Deutsche Unternehmer schlagen sich auf die Seite der Schweiz (NZZaS)

Publiziert von VFSNinfo am
Süddeutsche Geschäftsleute attackieren Finanzminister Peer Steinbrück. Eine Gruppe für eine «Gute Nachbarschaft» soll Schweizer Kunden besänftigen.

Peter Traxler, St. Gallen

Das schlechte Klima zwischen den beiden Staaten ist auch schlecht fürs Geschäft. Das spüren Unternehmen und Touristiker in der Grenzregion besonders. Tausende deutsche Geschäfte und Hotels leben vorwiegend von Schweizer Kundschaft. Zum Teil bringt ihnen der kleine Grenzverkehr über 70 Prozent des Umsatzes in die Kassen. Seit dem Streit um die Landeanflüge und den Attacken des deutschen Finanzministers Peer Steinbrück im Steuerstreit mit der Schweiz haben viele Betriebe aber zunehmend mit verärgerten Gästen und Absagen zu kämpfen. Horst Heller, Vorstandsvorsitzender der Volksbank Hochrhein, klagt: «Wegen der unqualifizierten Äusserungen haben diverse Schweizer Kunden die Geschäftsverbindung mit uns abgebrochen.»

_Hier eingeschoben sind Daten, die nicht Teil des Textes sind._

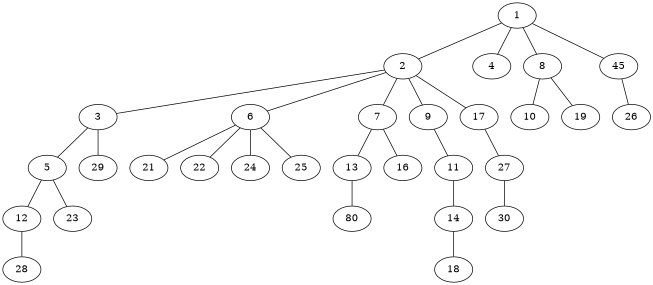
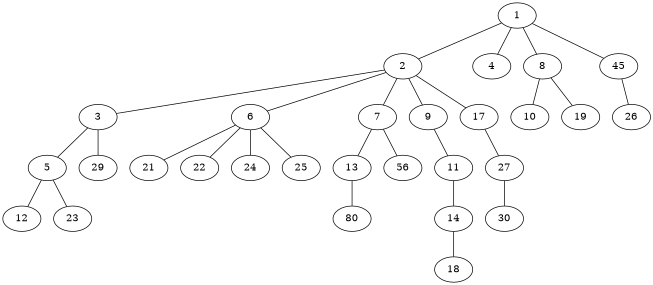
  graph {
    1
    2
    4
    8
    n5 [label=45]
    3
    6
    7
    9
    17
    10
    19
    26
    5
    29
    21
    22
    24
    25
    13
-   16
+   16 [label=56]
    11
    27
    12
    23
    n26 [label=80]
    14
    30
-   28
    18
    1 -- 2
    1 -- 4
    1 -- 8
    1 -- n5
    2 -- 3
    2 -- 6
    2 -- 7
    2 -- 9
    2 -- 17
    8 -- 10
    8 -- 19
    n5 -- 26
    3 -- 5
    3 -- 29
    6 -- 21
    6 -- 22
    6 -- 24
    6 -- 25
    7 -- 13
    7 -- 16
    9 -- 11
    17 -- 27
    5 -- 12
    5 -- 23
    13 -- n26
    11 -- 14
    27 -- 30
-   12 -- 28
    14 -- 18
  }
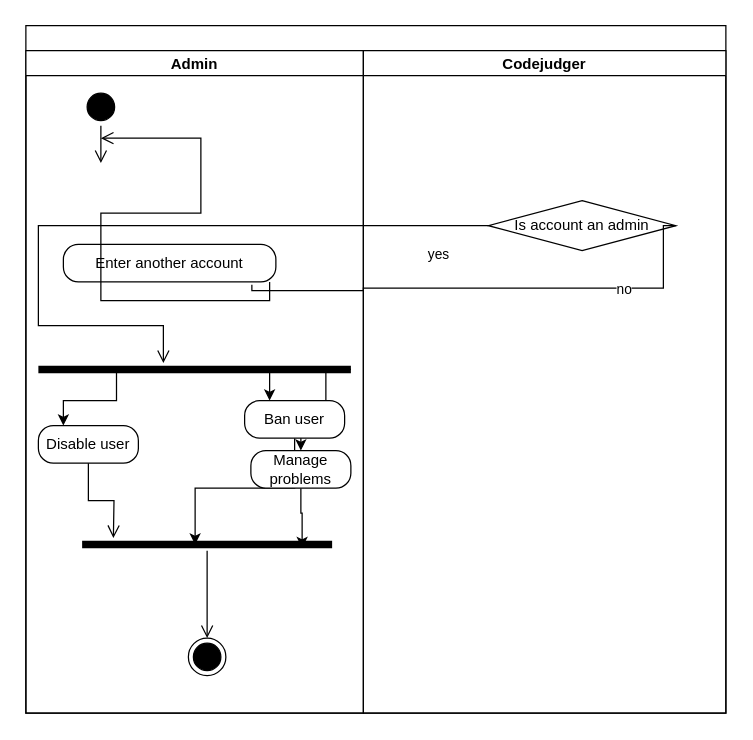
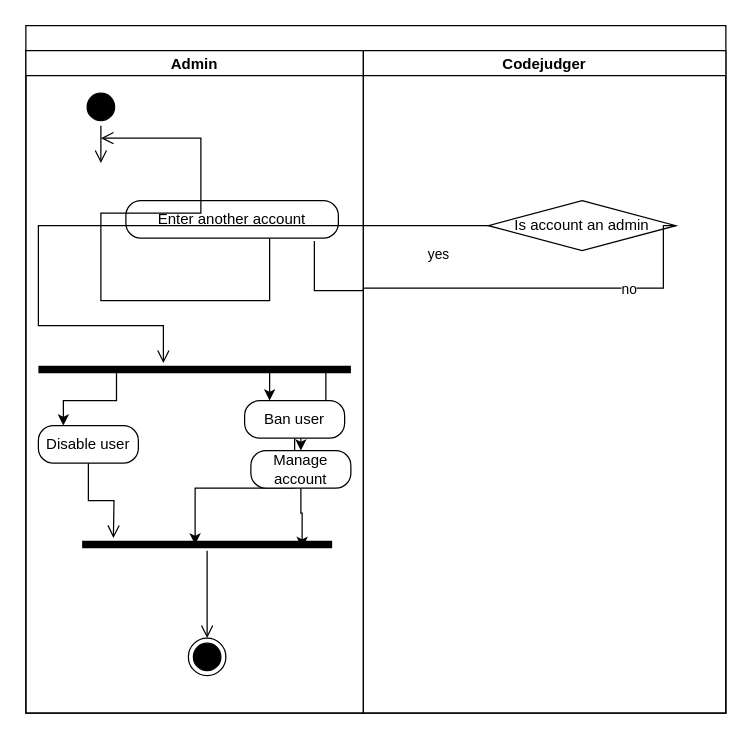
  <mxCell id="0" />
  <mxCell id="1" parent="0" />
  <mxCell id="2" value="" style="swimlane;childLayout=stackLayout;resizeParent=1;resizeParentMax=0;startSize=20;" parent="1" vertex="1"><mxGeometry x="20" y="20" width="560" height="550" as="geometry" /></mxCell>
  <mxCell id="3" value="Admin" style="swimlane;startSize=20;" parent="2" vertex="1"><mxGeometry y="20" width="270" height="530" as="geometry" /></mxCell>
  <mxCell id="4" value="" style="ellipse;html=1;shape=startState;fillColor=#000000;strokeColor=#000000;" parent="3" vertex="1"><mxGeometry x="45" y="30" width="30" height="30" as="geometry" /></mxCell>
  <mxCell id="5" value="" style="edgeStyle=orthogonalEdgeStyle;html=1;verticalAlign=bottom;endArrow=open;endSize=8;strokeColor=#000000;rounded=0;" parent="3" source="4" edge="1"><mxGeometry relative="1" as="geometry"><mxPoint x="60" y="90" as="targetPoint" /></mxGeometry></mxCell>
- <mxCell id="6" value="Enter another account" style="rounded=1;whiteSpace=wrap;html=1;arcSize=40;fontColor=#000000;fillColor=#FFFFFF;strokeColor=#000000;" parent="3" vertex="1"><mxGeometry x="30" y="155" width="170" height="30" as="geometry" /></mxCell>
+ <mxCell id="6" value="Enter another account" style="rounded=1;whiteSpace=wrap;html=1;arcSize=40;fontColor=#000000;fillColor=#FFFFFF;strokeColor=#000000;" parent="3" vertex="1"><mxGeometry x="80" y="120" width="170" height="30" as="geometry" /></mxCell>
  <mxCell id="7" style="edgeStyle=orthogonalEdgeStyle;rounded=0;orthogonalLoop=1;jettySize=auto;html=1;exitX=0.25;exitY=0.5;exitDx=0;exitDy=0;exitPerimeter=0;entryX=0.25;entryY=0;entryDx=0;entryDy=0;" parent="3" source="10" target="13" edge="1"><mxGeometry relative="1" as="geometry" /></mxCell>
  <mxCell id="8" style="edgeStyle=orthogonalEdgeStyle;rounded=0;orthogonalLoop=1;jettySize=auto;html=1;exitX=0.75;exitY=0.5;exitDx=0;exitDy=0;exitPerimeter=0;entryX=0.25;entryY=0;entryDx=0;entryDy=0;" parent="3" source="10" target="16" edge="1"><mxGeometry relative="1" as="geometry" /></mxCell>
  <mxCell id="9" style="edgeStyle=orthogonalEdgeStyle;rounded=0;orthogonalLoop=1;jettySize=auto;html=1;exitX=1;exitY=0.5;exitDx=0;exitDy=0;exitPerimeter=0;entryX=0.5;entryY=0;entryDx=0;entryDy=0;" parent="3" source="10" target="18" edge="1"><mxGeometry relative="1" as="geometry"><Array as="points"><mxPoint x="240" y="255" /><mxPoint x="240" y="290" /><mxPoint x="220" y="290" /></Array></mxGeometry></mxCell>
  <mxCell id="10" value="" style="shape=line;html=1;strokeWidth=6;strokeColor=#000000;" parent="3" vertex="1"><mxGeometry x="10" y="250" width="250" height="10" as="geometry" /></mxCell>
  <mxCell id="11" value="" style="edgeStyle=orthogonalEdgeStyle;html=1;verticalAlign=bottom;endArrow=open;endSize=8;strokeColor=#000000;rounded=0;" parent="3" source="6" edge="1"><mxGeometry relative="1" as="geometry"><mxPoint x="60" y="70" as="targetPoint" /><Array as="points"><mxPoint x="195" y="200" /><mxPoint x="60" y="200" /><mxPoint x="60" y="130" /><mxPoint x="140" y="130" /><mxPoint x="140" y="70" /></Array></mxGeometry></mxCell>
  <mxCell id="12" value="" style="ellipse;html=1;shape=endState;fillColor=#000000;strokeColor=#000000;" parent="3" vertex="1"><mxGeometry x="130" y="470" width="30" height="30" as="geometry" /></mxCell>
  <mxCell id="13" value="Disable user" style="rounded=1;whiteSpace=wrap;html=1;arcSize=40;fontColor=#000000;fillColor=#FFFFFF;strokeColor=#000000;gradientColor=#ffffff;" parent="3" vertex="1"><mxGeometry x="10" y="300" width="80" height="30" as="geometry" /></mxCell>
  <mxCell id="14" value="" style="edgeStyle=orthogonalEdgeStyle;html=1;verticalAlign=bottom;endArrow=open;endSize=8;strokeColor=#000000;rounded=0;" parent="3" source="13" edge="1"><mxGeometry relative="1" as="geometry"><mxPoint x="70" y="390" as="targetPoint" /></mxGeometry></mxCell>
  <mxCell id="15" style="edgeStyle=orthogonalEdgeStyle;rounded=0;orthogonalLoop=1;jettySize=auto;html=1;exitX=0.5;exitY=1;exitDx=0;exitDy=0;entryX=0.452;entryY=0.51;entryDx=0;entryDy=0;entryPerimeter=0;" parent="3" source="16" target="19" edge="1"><mxGeometry relative="1" as="geometry" /></mxCell>
  <mxCell id="16" value="Ban user" style="rounded=1;whiteSpace=wrap;html=1;arcSize=40;fontColor=#000000;fillColor=#FFFFFF;strokeColor=#000000;" parent="3" vertex="1"><mxGeometry x="175" y="280" width="80" height="30" as="geometry" /></mxCell>
  <mxCell id="17" style="edgeStyle=orthogonalEdgeStyle;rounded=0;orthogonalLoop=1;jettySize=auto;html=1;exitX=0.5;exitY=1;exitDx=0;exitDy=0;entryX=0.88;entryY=0.795;entryDx=0;entryDy=0;entryPerimeter=0;" parent="3" source="18" target="19" edge="1"><mxGeometry relative="1" as="geometry" /></mxCell>
- <mxCell id="18" value="Manage problems" style="rounded=1;whiteSpace=wrap;html=1;arcSize=40;fontColor=#000000;fillColor=#FFFFFF;strokeColor=#000000;" parent="3" vertex="1"><mxGeometry x="180" y="320" width="80" height="30" as="geometry" /></mxCell>
+ <mxCell id="18" value="Manage account" style="rounded=1;whiteSpace=wrap;html=1;arcSize=40;fontColor=#000000;fillColor=#FFFFFF;strokeColor=#000000;" parent="3" vertex="1"><mxGeometry x="180" y="320" width="80" height="30" as="geometry" /></mxCell>
  <mxCell id="19" value="" style="shape=line;html=1;strokeWidth=6;strokeColor=#000000;fillColor=#FFFFFF;" parent="3" vertex="1"><mxGeometry x="45" y="390" width="200" height="10" as="geometry" /></mxCell>
  <mxCell id="20" value="" style="edgeStyle=orthogonalEdgeStyle;html=1;verticalAlign=bottom;endArrow=open;endSize=8;strokeColor=#000000;rounded=0;" parent="3" source="19" edge="1"><mxGeometry relative="1" as="geometry"><mxPoint x="145" y="470" as="targetPoint" /></mxGeometry></mxCell>
  <mxCell id="21" value="Codejudger" style="swimlane;startSize=20;" parent="2" vertex="1"><mxGeometry x="270" y="20" width="290" height="530" as="geometry" /></mxCell>
  <mxCell id="22" value="Is account an admin" style="rhombus;whiteSpace=wrap;html=1;fillColor=#FFFFFF;strokeColor=#000000;" parent="21" vertex="1"><mxGeometry x="100" y="120" width="150" height="40" as="geometry" /></mxCell>
  <mxCell id="23" value="yes" style="edgeStyle=orthogonalEdgeStyle;html=1;align=left;verticalAlign=top;endArrow=open;endSize=8;strokeColor=#000000;rounded=0;" parent="2" source="22" edge="1"><mxGeometry x="-0.825" y="10" relative="1" as="geometry"><mxPoint x="110" y="270" as="targetPoint" /><Array as="points"><mxPoint x="10" y="160" /><mxPoint x="10" y="240" /></Array><mxPoint as="offset" /></mxGeometry></mxCell>
  <mxCell id="24" value="no" style="edgeStyle=orthogonalEdgeStyle;html=1;align=left;verticalAlign=bottom;endArrow=none;endSize=8;strokeColor=#000000;rounded=0;entryX=0.887;entryY=1.074;entryDx=0;entryDy=0;entryPerimeter=0;exitX=1;exitY=0.5;exitDx=0;exitDy=0;" parent="2" source="22" target="6" edge="1"><mxGeometry x="-0.501" y="10" relative="1" as="geometry"><mxPoint x="210" y="230" as="targetPoint" /><Array as="points"><mxPoint x="510" y="160" /><mxPoint x="510" y="210" /><mxPoint x="270" y="210" /><mxPoint x="270" y="212" /></Array><mxPoint as="offset" /></mxGeometry></mxCell>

Auch andere spüren den Unmut jenseits der Grenze und versuchen zu besänftigen: «Wir können und wollen auf unsere Schweizer Freunde und Nachbarn nicht verzichten», hat Helmut W. Schweimler kürzlich seinen Schweizer Kunden geschrieben. Schweimler ist geschäftsführender Gesellschafter des 5-Sterne-Hotels «Vier Jahreszeiten» am Schluchsee, Honorarkonsul der Kapverden und entschiedener Gegner von Steinbrücks Steuerpolitik. Dieser habe die nachbarschaftlichen Beziehungen durch seine unhaltbaren Vorwürfe und herabsetzenden Unterstellungen beschädigt und erheblichen Schaden verursacht. Das erinnere ihn ein wenig an frühere Zeiten, als andere zu Sündenböcken für die in Deutschland herrschende Misswirtschaft abgestempelt wurden, sagt Schweimler. Er befürchtet zudem in Zukunft weitere Repressionen gegen die Schweiz.

So ist der Hotelier mit über 40 Prozent Schweizer Gästen nun aktiv geworden: Gemeinsam mit 15 bis 20 Gleichgesinnten will er demnächst die Aktionsgruppe «Gute Nachbarschaft» aus der Taufe heben. Mit an Bord sollen teils namhafte Banker und Unternehmer sein. Auch Roland Mack, Besitzer des Europaparks in Rust, der mit jährlich rund einer Million Schweizer Gästen zu den beliebtesten Ausflugszielen der Eidgenossen zählt, unterstützt Schweimlers Aktivitäten. Steinbrücks Bemerkungen hätten ihn persönlich sehr geärgert, sagt Mack. An diversen Veranstaltungen sollen nun weitere Mitglieder angeworben werden.

Helmut Schweimler und seine Mitstreiter wollen nicht nur Steinbrück stoppen. Auch der Widerstand im Landkreis Waldshut-Tiengen gegen die Anflüge auf den Flughafen Kloten ist ihnen ein Dorn im Auge. Während der Fluglärm rund um innerdeutsche Flughäfen stillschweigend akzeptiert werde, werde er entlang der Schweizer Grenze medienwirksam bekämpft. «Und dies in einem Landkreis, dessen Betriebe weitgehend von den Schweizern und deren Wohlwollen abhängen», sagt Schweimler.

Statt neuer Konflikte wünscht sich der findige Hotelier wieder mehr Nähe zum Nachbarn. Und so bietet er Gelegenheit für ein grenzüberschreitendes Stelldichein: eine gemeinsame 1.-August-Feier am Schluchsee.